■ **Consigne 1**
Reproduisez fidèlement la partie de l'extrait cité qui commence par "Les cris des" et se poursuit jusqu'à "de ma grand-mère.".
■ **Consigne 2**
D'après l'extrait cité, en quelle année avait eu lieu la visite précédente chez le généraliste mentionnée le jeudi 16 janvier ?

Les cris des faisans se font entendre
mercredi 15 janvier
Pas si pire, ce mercredi.
jeudi 16 janvier
Je ressors de chez le généraliste avec une ordonnance pour une radio, de la kiné et un check-up ORL. La dernière (et première) fois que je l’ai vu, c’était en 2023. Merci à 2024 d’avoir été une année blanche.
Le conservatoire me demande des appréciations pour les bulletins des élèves. C’est tellement dur à rédiger ! Je comprends mieux les copiers-collers que j’avais souvent sur mes bulletins scolaires pourtant manuscrits.
Eurêka non pédagogique : je me rends compte que si l’image d’un jeune chiot enthousiaste me vient au sujet d’une de mes élèves à la gestuelle approximative, c’est que j’ai entendu moult fois son prénom dans les anecdotes familiales… du chien de ma grand-mère.
À la barre au sol, je réitère un exercice de mon cru pour les attitudes et même réaction à Lille qu’à Lambersart, ça décrasse.
vendredi 17 janvier
Une douleur aigüe à l’aine me réveille dans la nuit. Je ne sais pas pourquoi, je pense à mon amie P. et à la torsion des ovaires qu’elle a enduré, avant de retrouver la raison et de chercher sur mon téléphone un schéma du nerf fémoral. Il passe bien par là ce petit enfoiré, même si ne s’était encore jamais manifesté à cet endroit.
Quand je me rendors enfin, c’est pour rêver dans mes rêves — des hallucinations. Le cauchemardesque ne concerne pas la vision, mais la sensation : allongée dans mon lit, ça se met à tourner violemment, je décolle (ou mes organes à l’intérieur de moi), comme attachée par les pieds à une centrifugeuse pour astronautes.

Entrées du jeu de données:
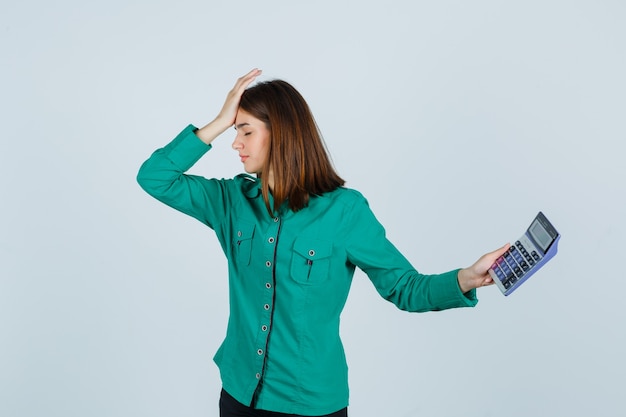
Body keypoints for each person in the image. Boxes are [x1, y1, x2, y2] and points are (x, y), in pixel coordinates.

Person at [137, 69, 509, 417]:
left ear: (279, 133)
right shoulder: (230, 202)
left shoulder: (345, 211)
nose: (234, 143)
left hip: (309, 405)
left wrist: (466, 278)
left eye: (246, 131)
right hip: (238, 396)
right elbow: (155, 177)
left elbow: (404, 288)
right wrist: (219, 120)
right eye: (234, 130)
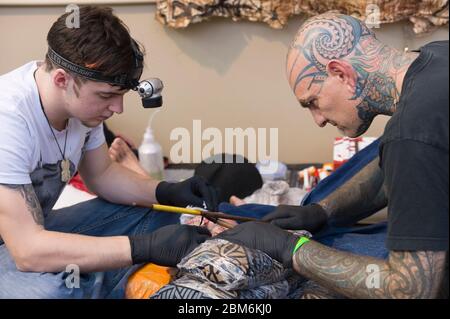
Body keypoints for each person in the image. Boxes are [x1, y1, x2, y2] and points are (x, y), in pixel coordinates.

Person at [218, 13, 448, 298]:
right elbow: (387, 168)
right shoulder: (437, 55)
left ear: (341, 73)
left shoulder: (412, 132)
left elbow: (410, 289)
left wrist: (291, 249)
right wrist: (322, 210)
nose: (318, 120)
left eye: (313, 102)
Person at [0, 6, 218, 298]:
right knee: (54, 293)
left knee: (155, 216)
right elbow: (27, 250)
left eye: (120, 96)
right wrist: (144, 248)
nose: (117, 108)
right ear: (62, 79)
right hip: (20, 244)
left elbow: (102, 175)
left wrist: (168, 191)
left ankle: (97, 279)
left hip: (33, 232)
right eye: (106, 96)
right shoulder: (9, 117)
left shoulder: (81, 111)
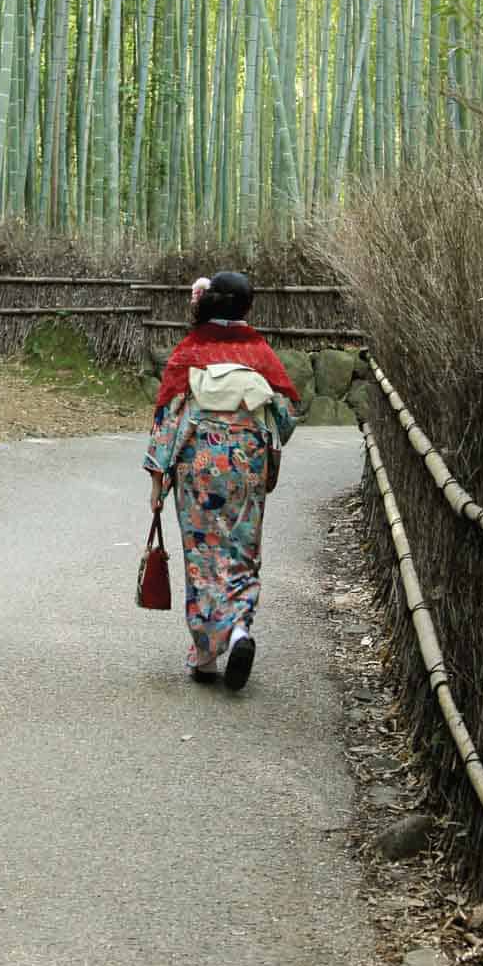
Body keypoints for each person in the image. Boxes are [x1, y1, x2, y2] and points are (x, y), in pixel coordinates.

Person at [143, 270, 299, 690]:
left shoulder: (191, 349)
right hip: (247, 462)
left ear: (207, 303)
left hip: (198, 461)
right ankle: (239, 630)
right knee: (241, 548)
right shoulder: (259, 351)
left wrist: (158, 482)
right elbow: (285, 415)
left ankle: (207, 654)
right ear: (247, 307)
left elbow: (168, 416)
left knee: (203, 553)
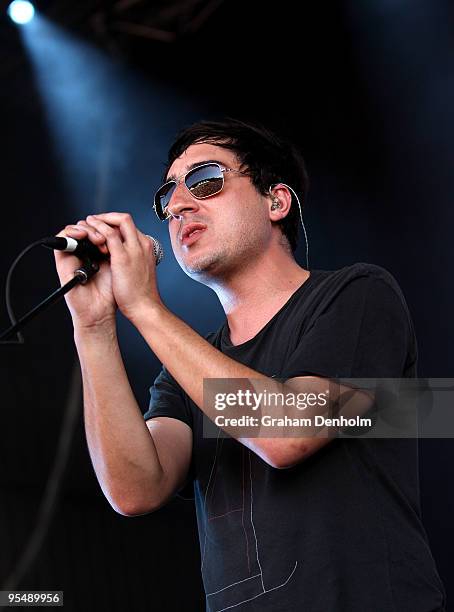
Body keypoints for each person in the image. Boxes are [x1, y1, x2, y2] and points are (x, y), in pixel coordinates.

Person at [54, 118, 446, 611]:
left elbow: (287, 433)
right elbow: (135, 489)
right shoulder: (186, 370)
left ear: (276, 201)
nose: (177, 206)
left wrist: (145, 308)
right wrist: (93, 328)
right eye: (168, 195)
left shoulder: (355, 295)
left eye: (206, 180)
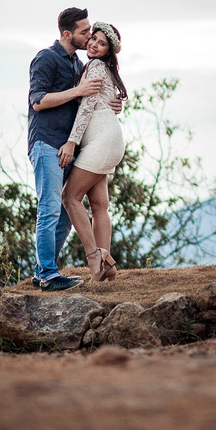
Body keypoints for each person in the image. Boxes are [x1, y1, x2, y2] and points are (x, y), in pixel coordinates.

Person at [27, 7, 122, 291]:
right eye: (86, 32)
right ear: (68, 34)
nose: (90, 37)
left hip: (75, 146)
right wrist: (78, 92)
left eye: (95, 35)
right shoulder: (46, 58)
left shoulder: (78, 64)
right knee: (52, 208)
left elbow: (94, 100)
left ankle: (47, 271)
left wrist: (114, 102)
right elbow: (38, 101)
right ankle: (48, 273)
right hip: (48, 142)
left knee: (68, 209)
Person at [55, 21, 129, 282]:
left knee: (70, 197)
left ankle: (94, 258)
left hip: (101, 141)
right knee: (99, 205)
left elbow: (87, 108)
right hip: (108, 140)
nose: (94, 45)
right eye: (93, 39)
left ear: (109, 51)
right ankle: (107, 267)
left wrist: (71, 142)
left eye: (102, 43)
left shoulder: (96, 66)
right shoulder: (103, 68)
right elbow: (106, 101)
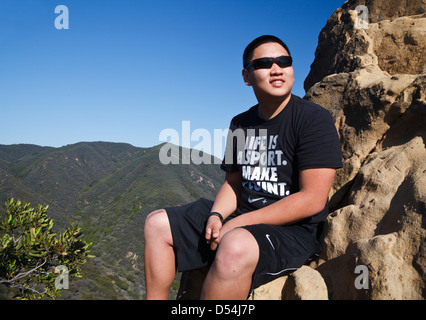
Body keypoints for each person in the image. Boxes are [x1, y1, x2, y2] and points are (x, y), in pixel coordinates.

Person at [144, 35, 342, 300]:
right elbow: (234, 183)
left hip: (293, 231)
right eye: (264, 63)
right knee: (157, 223)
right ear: (247, 76)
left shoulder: (313, 119)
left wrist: (236, 224)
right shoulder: (241, 123)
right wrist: (216, 216)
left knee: (234, 245)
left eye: (284, 61)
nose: (276, 69)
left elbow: (312, 200)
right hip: (243, 214)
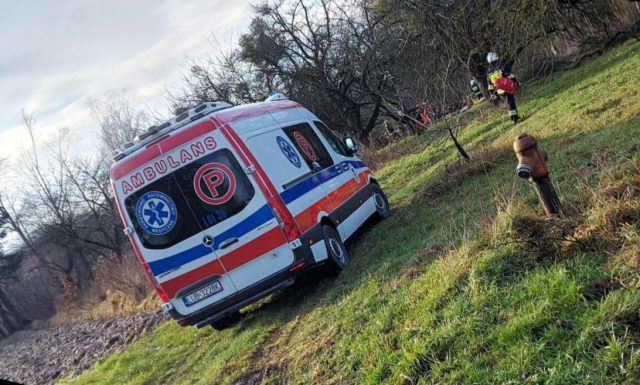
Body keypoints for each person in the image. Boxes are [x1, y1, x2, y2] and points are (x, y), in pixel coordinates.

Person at [486, 52, 521, 124]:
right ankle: (514, 119)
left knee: (510, 103)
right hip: (507, 88)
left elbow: (490, 84)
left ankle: (515, 117)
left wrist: (492, 93)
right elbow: (510, 75)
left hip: (499, 91)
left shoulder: (489, 71)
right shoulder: (501, 65)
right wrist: (516, 82)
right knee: (511, 103)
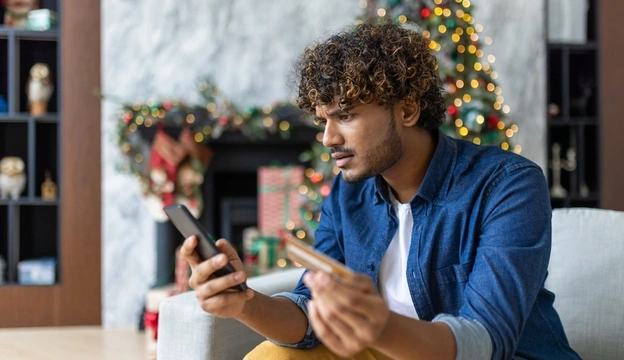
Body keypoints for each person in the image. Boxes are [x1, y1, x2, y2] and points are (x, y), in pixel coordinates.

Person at [180, 22, 582, 360]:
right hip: (387, 352)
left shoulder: (507, 185)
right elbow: (309, 314)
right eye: (323, 120)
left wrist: (379, 323)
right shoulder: (347, 194)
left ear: (407, 110)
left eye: (347, 116)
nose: (328, 137)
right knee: (272, 355)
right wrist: (244, 301)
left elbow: (486, 341)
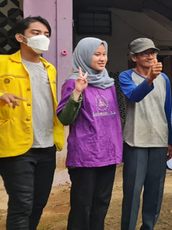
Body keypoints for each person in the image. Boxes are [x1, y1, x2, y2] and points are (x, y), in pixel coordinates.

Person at [0, 16, 64, 230]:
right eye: (36, 33)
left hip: (46, 146)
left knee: (38, 203)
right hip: (16, 146)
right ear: (20, 37)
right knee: (22, 204)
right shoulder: (3, 63)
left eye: (46, 34)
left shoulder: (50, 68)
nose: (43, 38)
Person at [57, 37, 123, 230]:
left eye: (104, 54)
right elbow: (65, 118)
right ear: (85, 55)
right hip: (85, 155)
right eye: (97, 54)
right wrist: (77, 92)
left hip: (108, 153)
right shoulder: (73, 82)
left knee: (102, 203)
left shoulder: (108, 82)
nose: (102, 58)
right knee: (82, 206)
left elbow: (113, 118)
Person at [118, 38, 172, 230]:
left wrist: (170, 141)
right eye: (144, 53)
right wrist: (150, 78)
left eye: (153, 52)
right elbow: (134, 95)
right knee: (132, 192)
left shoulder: (164, 79)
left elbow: (168, 110)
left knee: (155, 191)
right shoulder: (125, 77)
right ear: (134, 57)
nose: (150, 56)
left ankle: (148, 227)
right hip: (136, 142)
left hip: (158, 140)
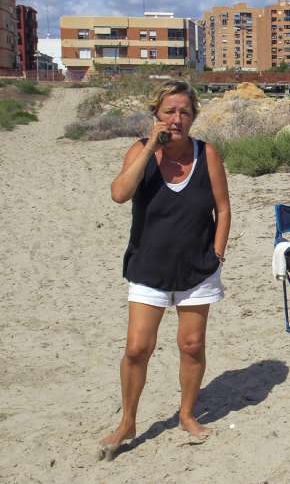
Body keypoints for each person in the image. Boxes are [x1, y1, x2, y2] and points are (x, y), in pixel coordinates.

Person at [99, 80, 231, 459]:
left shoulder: (207, 154)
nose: (177, 119)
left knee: (191, 346)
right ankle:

■ **Réponse finale 1**
Les cris des faisans se font entendre
mercredi 15 janvier
Pas si pire, ce mercredi.
jeudi 16 janvier
Je ressors de chez le généraliste avec une ordonnance pour une radio, de la kiné et un check-up ORL. La dernière (et première) fois que je l’ai vu, c’était en 2023. Merci à 2024 d’avoir été une année blanche.
Le conservatoire me demande des appréciations pour les bulletins des élèves. C’est tellement dur à rédiger ! Je comprends mieux les copiers-collers que j’avais souvent sur mes bulletins scolaires pourtant manuscrits.
Eurêka non pédagogique : je me rends compte que si l’image d’un jeune chiot enthousiaste me vient au sujet d’une de mes élèves à la gestuelle approximative, c’est que j’ai entendu moult fois son prénom dans les anecdotes familiales… du chien de ma grand-mère.

■ **Réponse finale 2**
En 2023.